■ **Collected data**:
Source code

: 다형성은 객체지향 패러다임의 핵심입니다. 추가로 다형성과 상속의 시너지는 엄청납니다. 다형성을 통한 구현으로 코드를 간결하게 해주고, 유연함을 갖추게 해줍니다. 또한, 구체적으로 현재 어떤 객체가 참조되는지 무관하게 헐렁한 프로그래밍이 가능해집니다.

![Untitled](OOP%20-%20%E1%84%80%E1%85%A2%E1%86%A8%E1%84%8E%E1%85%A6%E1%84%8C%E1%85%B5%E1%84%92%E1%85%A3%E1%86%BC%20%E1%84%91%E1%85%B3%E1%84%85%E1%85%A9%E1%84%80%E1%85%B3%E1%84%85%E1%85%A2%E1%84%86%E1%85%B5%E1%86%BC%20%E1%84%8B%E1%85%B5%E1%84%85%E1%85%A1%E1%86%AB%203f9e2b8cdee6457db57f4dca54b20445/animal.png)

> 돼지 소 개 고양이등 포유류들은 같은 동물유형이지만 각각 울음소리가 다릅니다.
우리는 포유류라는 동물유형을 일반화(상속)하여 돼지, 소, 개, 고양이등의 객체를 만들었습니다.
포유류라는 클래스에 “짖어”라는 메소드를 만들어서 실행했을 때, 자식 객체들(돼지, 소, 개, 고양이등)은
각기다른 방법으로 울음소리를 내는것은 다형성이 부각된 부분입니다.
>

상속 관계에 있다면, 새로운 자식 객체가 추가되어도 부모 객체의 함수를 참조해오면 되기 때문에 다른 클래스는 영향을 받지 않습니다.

■ **Goal of the exercise**: Every record should be retyped so that it matches the original exactly.

■ **Written response**:
Source code

: 다형성은 객체지향 패러다임의 핵심입니다. 추가로 다형성과 상속의 시너지는 엄청납니다. 다형성을 통한 구현으로 코드를 간결하게 해주고, 유연함을 갖추게 해줍니다. 또한, 구체적으로 현재 어떤 객체가 참조되는지 무관하게 헐렁한 프로그래밍이 가능해집니다.

![Untitled](OOP%20-%20%E1%84%80%E1%85%A2%E1%86%A8%E1%84%8E%E1%85%A6%E1%84%8C%E1%85%B5%E1%84%92%E1%85%A3%E1%86%BC%20%E1%84%91%E1%85%B3%E1%84%85%E1%85%A9%E1%84%80%E1%85%B3%E1%84%85%E1%85%A2%E1%84%86%E1%85%B5%E1%86%BC%20%E1%84%8B%E1%85%B5%E1%84%85%E1%85%A1%E1%86%AB%203f9e2b8cdee6457db57f4dca54b20445/animal.png)

> 돼지 소 개 고양이등 포유류들은 같은 동물유형이지만 각각 울음소리가 다릅니다.
우리는 포유류라는 동물유형을 일반화(상속)하여 돼지, 소, 개, 고양이등의 객체를 만들었습니다.
포유류라는 클래스에 “짖어”라는 메소드를 만들어서 실행했을 때, 자식 객체들(돼지, 소, 개, 고양이등)은
각기다른 방법으로 울음소리를 내는것은 다형성이 부각된 부분입니다.
>

상속 관계에 있다면, 새로운 자식 객체가 추가되어도 부모 객체의 함수를 참조해오면 되기 때문에 다른 클래스는 영향을 받지 않습니다.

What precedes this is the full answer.